"My horse is only a little way up the creek," he answered, "or at least he should be." Putting his fingers to his lips he blew a shrill whistle, which echoed and re-echoed from shore to shore along the river, and was answered by a loud neigh from somewhere in the ravine through which Fall Creek reaches the larger stream. Again the boy whistled, and a black pony came trotting out of the brush, the bridle hanging from the saddle horn. "Tramp and I can make it all right, can't we old fellow?" said the boy, patting the glossy neck, as the little horse rubbed a soft muzzle against his young master's shoulder.
While his companion was making ready for his ride the Doctor selected four of the largest of his catch—black bass they were—beauties. "Here," he said, when the lad was mounted, "take these along."
He accepted graciously without hesitation, and by this the Doctor knew that their fellowship was firmly established. "Oh, thank you! Mother is so fond of bass, and so are father and all of us. This is plenty for a good meal." Then, with another smile, "Mother likes to fish, too; she taught me."
The Doctor looked at him wistfully as he gathered up the reins, then burst forth eagerly with, "Look here, why can't you come back tomorrow? We'll have a bully time. What do you say?"

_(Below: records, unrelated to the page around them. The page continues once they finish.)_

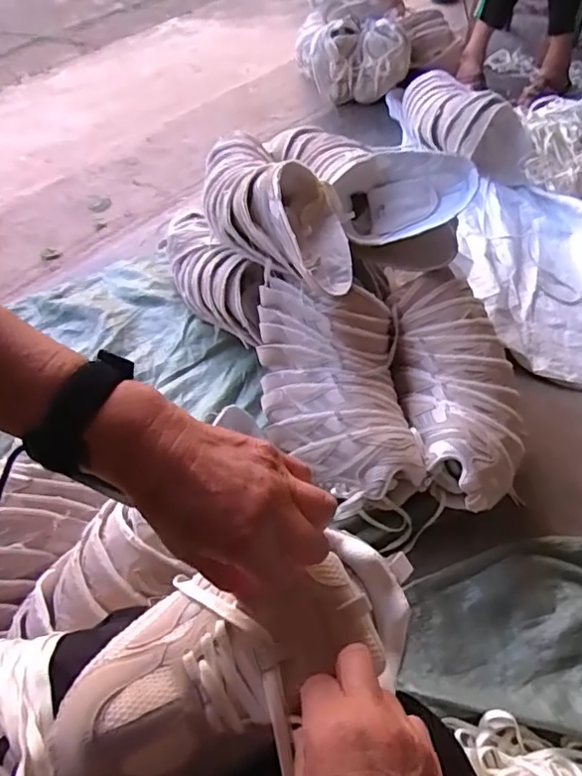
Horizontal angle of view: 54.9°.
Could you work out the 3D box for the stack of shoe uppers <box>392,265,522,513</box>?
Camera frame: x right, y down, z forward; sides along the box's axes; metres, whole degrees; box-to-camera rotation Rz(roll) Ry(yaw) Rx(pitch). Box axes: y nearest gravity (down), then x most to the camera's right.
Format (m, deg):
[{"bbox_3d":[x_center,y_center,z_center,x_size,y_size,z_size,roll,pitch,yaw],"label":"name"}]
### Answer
[{"bbox_3d":[0.253,-0.005,0.863,0.156,0.107,0.381,-4,64,0],"label":"stack of shoe uppers"}]

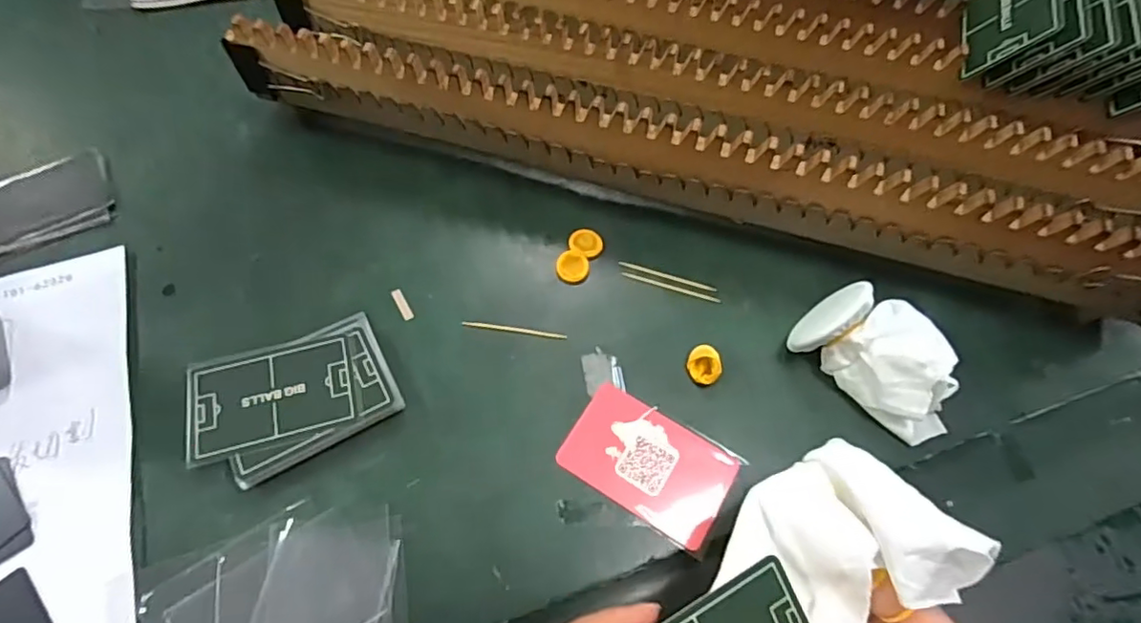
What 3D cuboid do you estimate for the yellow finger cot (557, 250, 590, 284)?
[{"bbox_3d":[0.001,-0.028,0.368,0.020,0.006,0.021,-5,63,-4],"label":"yellow finger cot"}]

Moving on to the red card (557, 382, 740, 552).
[{"bbox_3d":[0.042,0.079,0.316,0.085,0.004,0.053,31,66,14],"label":"red card"}]

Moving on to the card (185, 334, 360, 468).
[{"bbox_3d":[-0.158,0.044,0.316,0.085,0.005,0.055,-12,67,-9],"label":"card"}]

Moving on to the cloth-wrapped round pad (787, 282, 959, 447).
[{"bbox_3d":[0.174,0.023,0.325,0.090,0.043,0.050,38,68,16],"label":"cloth-wrapped round pad"}]

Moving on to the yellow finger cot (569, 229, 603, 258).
[{"bbox_3d":[0.010,-0.045,0.376,0.021,0.004,0.020,1,62,-1],"label":"yellow finger cot"}]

He lowered his hand. "Oh, I would like to." Then for a moment he considered, gravely, saying at last, "I think I can meet you here day after tomorrow. I am quite sure father and mother will be glad for me to come when I tell them about you."
Was ever a fat old Doctor so flattered? It was not so much the boy's words as his gracious manner and the meaning he unconsciously put into his exquisitely toned voice.
He had turned his pony's head when the old man shouted after him once more. "Hold on, wait a moment, you have not told me your name. I am Dr. Oldham from Corinth. I am staying at the Thompson's down the river."
"My name is Daniel Howitt Matthews," he answered. "My home is the old
Matthews place on the ridge above Mutton Hollow."
Then he rode away up the winding Fall Creek trail.
The Doctor spent the whole of the next day near the spot where he had met the boy, fearing lest the lad might come again and not find him. He even went a mile or so up the little creek half expecting to meet his young friend, wondering at himself the while, that he could not break the spell the lad had cast over him. Who was he? He had told the Doctor his name, but that did not satisfy. Nor, indeed, did the question itself ask what the old man really wished to know. The words persistently shaped themselves—What is he? To this the physician's brain made answer clearly enough—a boy, a backwoods boy, with unusual beauty and strength of body, and uncommon fineness of mind; yet with all this, a boy.